> **What needs to be done**
Entries follow. Return each line that contains the word "usedw".

> **Extracted data**

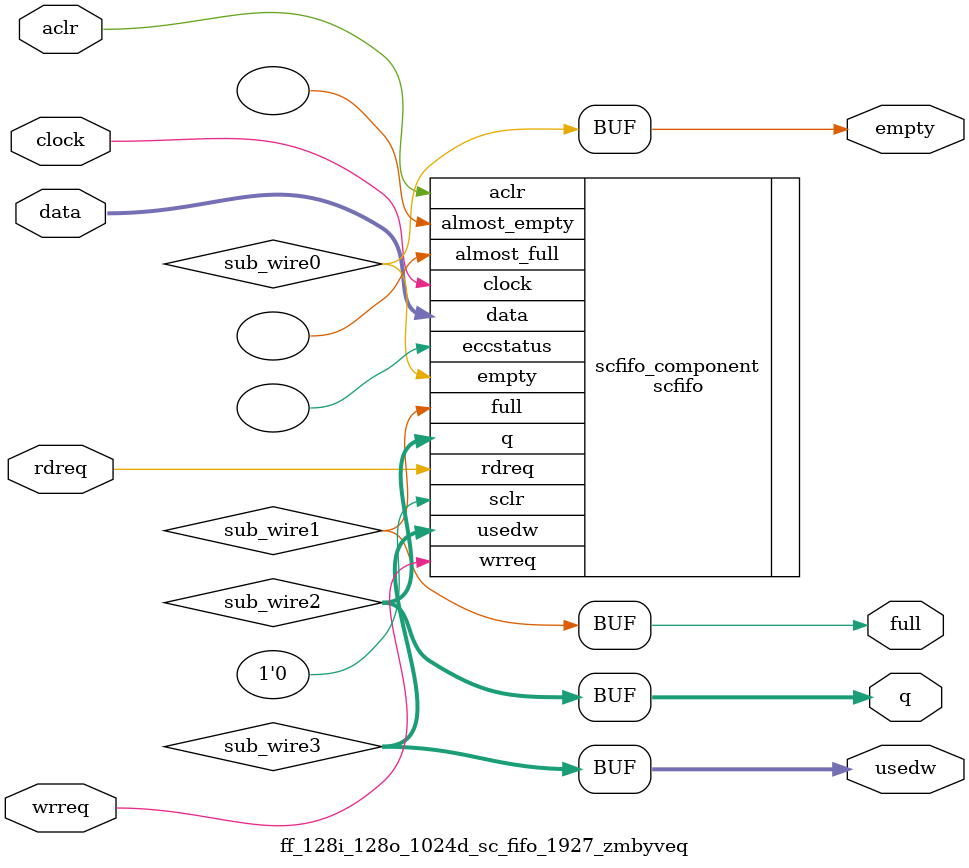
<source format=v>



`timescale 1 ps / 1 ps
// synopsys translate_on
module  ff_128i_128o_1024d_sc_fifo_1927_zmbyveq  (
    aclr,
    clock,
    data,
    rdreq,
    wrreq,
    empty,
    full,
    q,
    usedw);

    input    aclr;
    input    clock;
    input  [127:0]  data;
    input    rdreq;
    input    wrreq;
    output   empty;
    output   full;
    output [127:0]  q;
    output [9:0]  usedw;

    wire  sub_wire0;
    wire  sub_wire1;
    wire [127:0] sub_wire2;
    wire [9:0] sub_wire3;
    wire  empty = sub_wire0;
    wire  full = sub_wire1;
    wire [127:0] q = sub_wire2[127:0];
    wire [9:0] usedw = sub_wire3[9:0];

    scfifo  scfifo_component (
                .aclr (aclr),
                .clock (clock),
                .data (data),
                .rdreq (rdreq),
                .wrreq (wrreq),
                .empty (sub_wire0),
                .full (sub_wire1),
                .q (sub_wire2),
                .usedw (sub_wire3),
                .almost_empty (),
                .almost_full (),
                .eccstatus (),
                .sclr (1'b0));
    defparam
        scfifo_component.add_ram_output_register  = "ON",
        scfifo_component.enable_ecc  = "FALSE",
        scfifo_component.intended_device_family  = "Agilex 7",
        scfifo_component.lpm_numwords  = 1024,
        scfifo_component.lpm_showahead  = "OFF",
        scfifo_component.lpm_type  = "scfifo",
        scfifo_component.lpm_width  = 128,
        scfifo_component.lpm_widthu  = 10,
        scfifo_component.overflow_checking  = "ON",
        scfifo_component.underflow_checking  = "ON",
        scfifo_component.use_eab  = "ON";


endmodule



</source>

==

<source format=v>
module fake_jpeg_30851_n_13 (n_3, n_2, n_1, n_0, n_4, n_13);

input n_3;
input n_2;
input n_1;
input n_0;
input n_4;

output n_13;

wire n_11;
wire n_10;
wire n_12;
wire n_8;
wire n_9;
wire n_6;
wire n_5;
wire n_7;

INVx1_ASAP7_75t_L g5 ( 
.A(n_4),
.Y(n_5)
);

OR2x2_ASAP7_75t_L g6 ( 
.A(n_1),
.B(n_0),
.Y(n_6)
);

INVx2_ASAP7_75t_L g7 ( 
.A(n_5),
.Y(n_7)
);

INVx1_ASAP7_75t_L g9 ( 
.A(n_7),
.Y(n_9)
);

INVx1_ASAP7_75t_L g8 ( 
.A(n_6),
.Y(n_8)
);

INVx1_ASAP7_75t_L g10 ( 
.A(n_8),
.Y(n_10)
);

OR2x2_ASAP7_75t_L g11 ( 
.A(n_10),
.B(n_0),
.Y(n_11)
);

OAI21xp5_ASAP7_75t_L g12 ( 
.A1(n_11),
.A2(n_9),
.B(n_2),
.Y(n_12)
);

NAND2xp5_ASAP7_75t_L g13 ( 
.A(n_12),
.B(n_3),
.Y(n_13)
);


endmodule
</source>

> **Answer box**
    usedw);
    output [9:0]  usedw;
    wire [9:0] usedw = sub_wire3[9:0];
                .usedw (sub_wire3),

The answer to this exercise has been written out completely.